<<<<

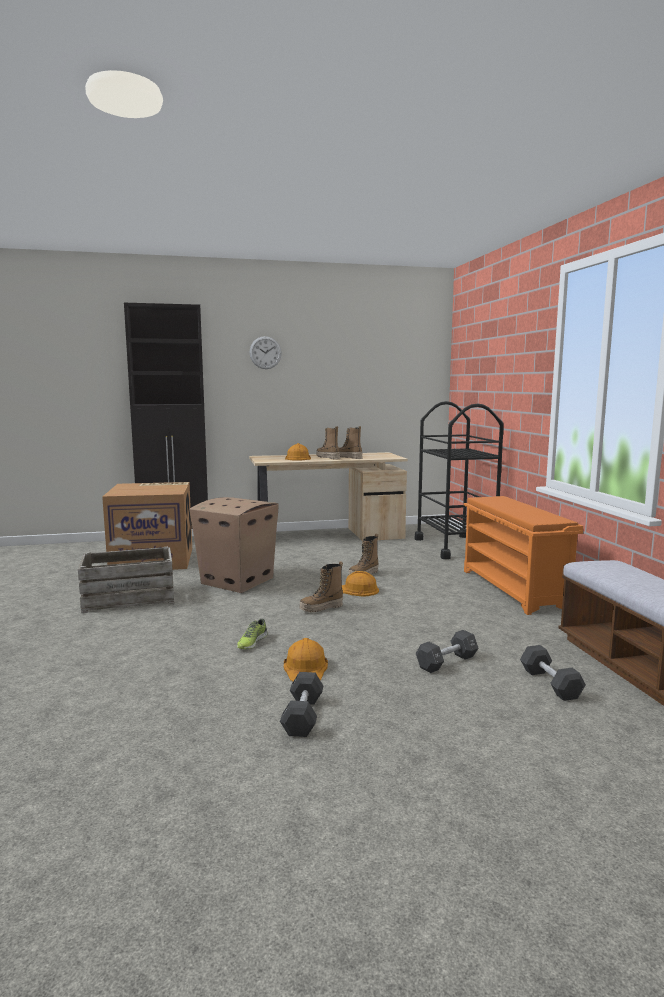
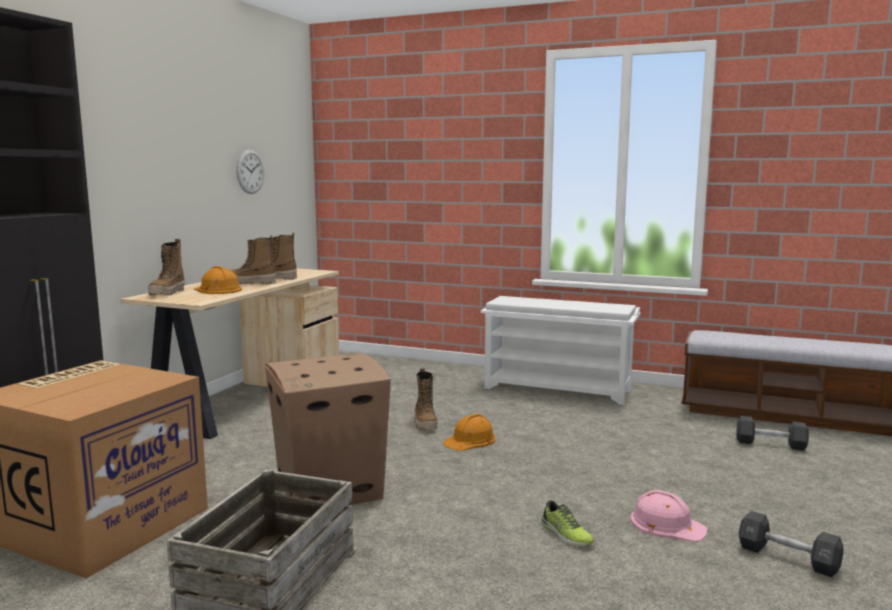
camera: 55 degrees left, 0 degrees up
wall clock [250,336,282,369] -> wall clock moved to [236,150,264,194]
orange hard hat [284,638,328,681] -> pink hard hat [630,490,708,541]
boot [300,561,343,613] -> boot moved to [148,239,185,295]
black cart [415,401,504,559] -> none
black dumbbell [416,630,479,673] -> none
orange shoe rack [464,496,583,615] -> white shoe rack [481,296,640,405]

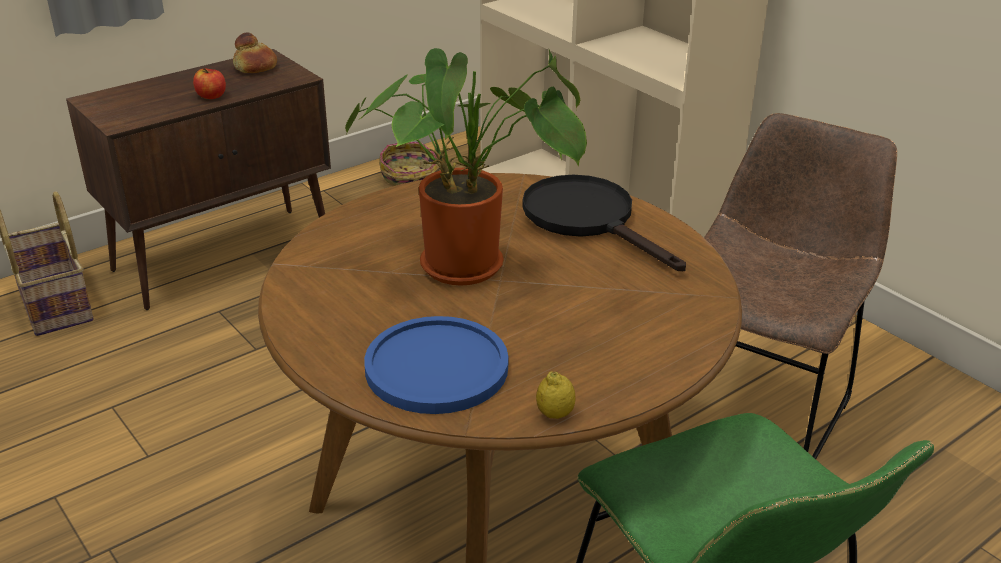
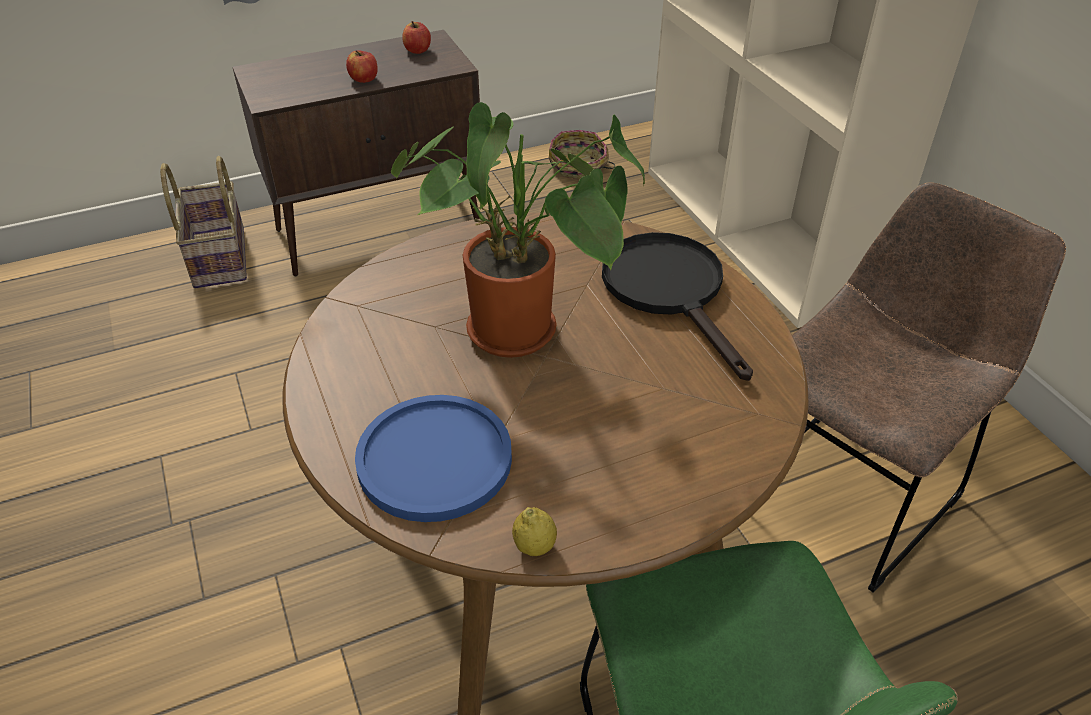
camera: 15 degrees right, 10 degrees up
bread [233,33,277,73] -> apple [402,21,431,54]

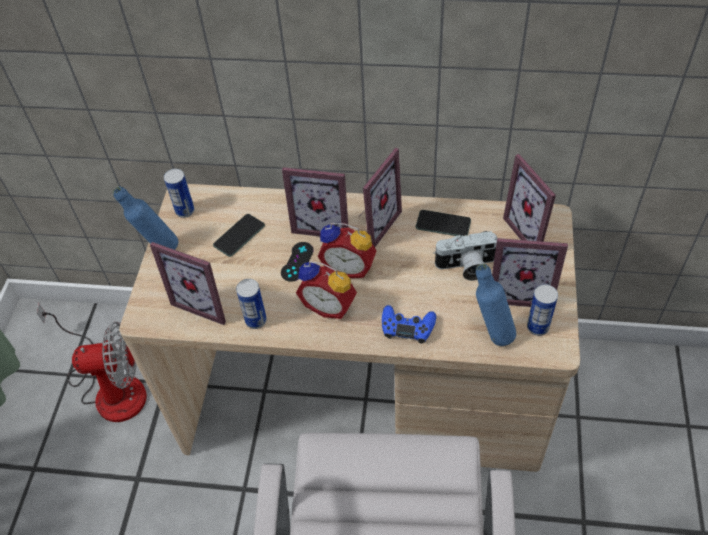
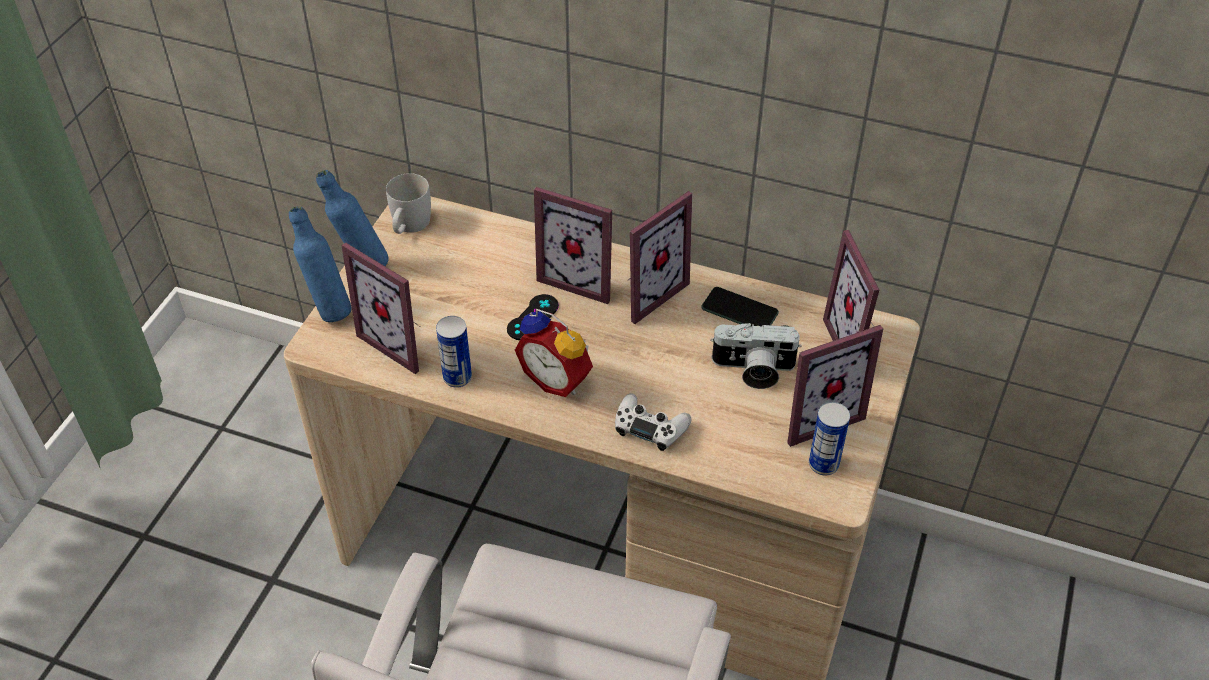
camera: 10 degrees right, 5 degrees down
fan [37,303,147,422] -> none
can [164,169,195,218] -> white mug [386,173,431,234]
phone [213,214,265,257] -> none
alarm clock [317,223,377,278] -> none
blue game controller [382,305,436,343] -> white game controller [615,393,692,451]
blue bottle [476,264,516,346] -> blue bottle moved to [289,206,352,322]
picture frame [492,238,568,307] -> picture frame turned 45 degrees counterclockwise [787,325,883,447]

>>>>
<<<<

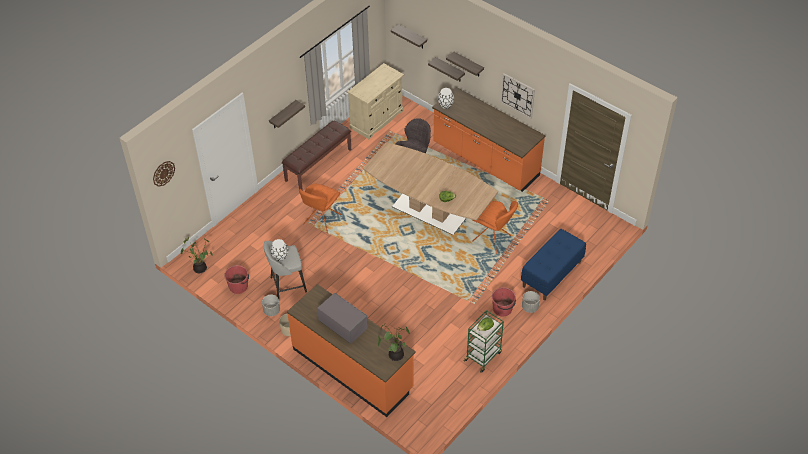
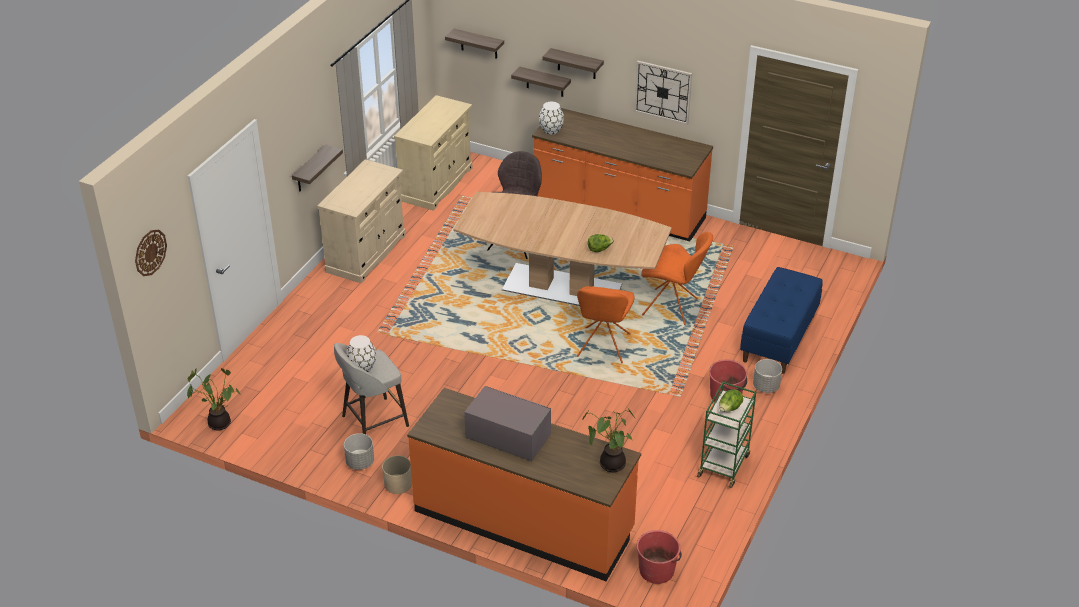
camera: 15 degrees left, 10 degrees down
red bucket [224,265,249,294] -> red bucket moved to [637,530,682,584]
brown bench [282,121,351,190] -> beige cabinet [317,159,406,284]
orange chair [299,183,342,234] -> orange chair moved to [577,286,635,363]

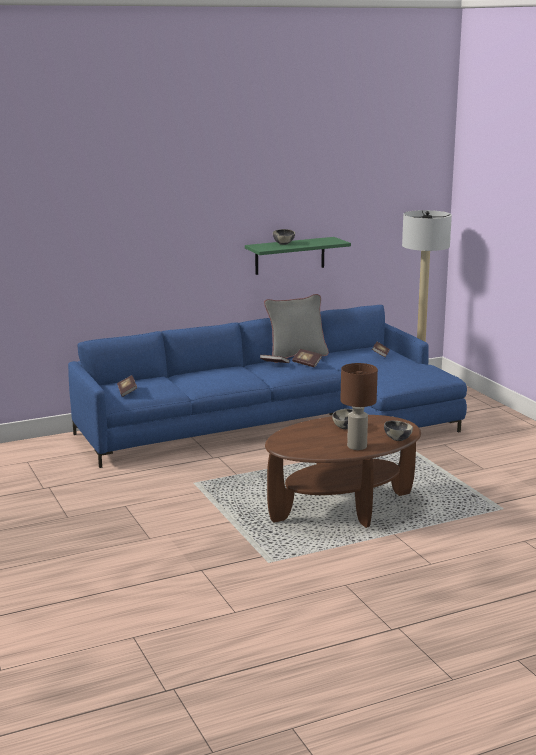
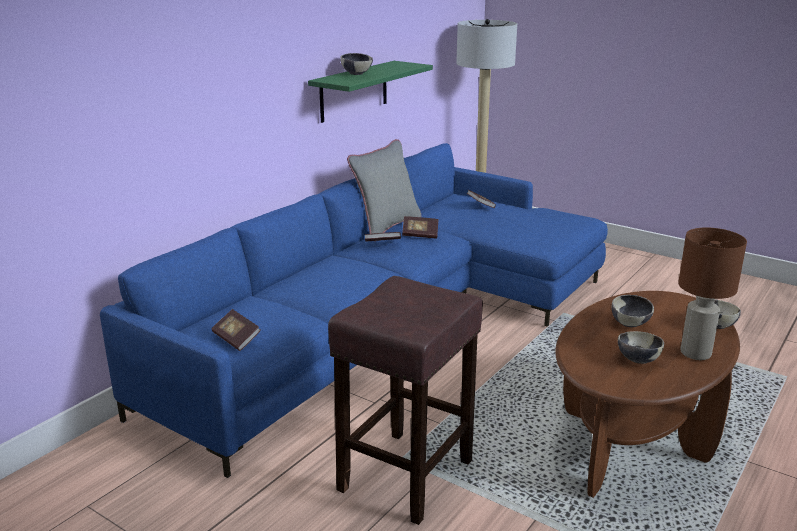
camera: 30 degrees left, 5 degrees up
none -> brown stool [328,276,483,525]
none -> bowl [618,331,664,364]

>>>>

» **TASK REQUIREMENTS**: Above this instruction are the records; retype exactly the lines from the one containing "camera: 30 degrees left, 5 degrees up" up to and including the one containing "none -> bowl [618,331,664,364]".

» **RESULT**:
camera: 30 degrees left, 5 degrees up
none -> brown stool [328,276,483,525]
none -> bowl [618,331,664,364]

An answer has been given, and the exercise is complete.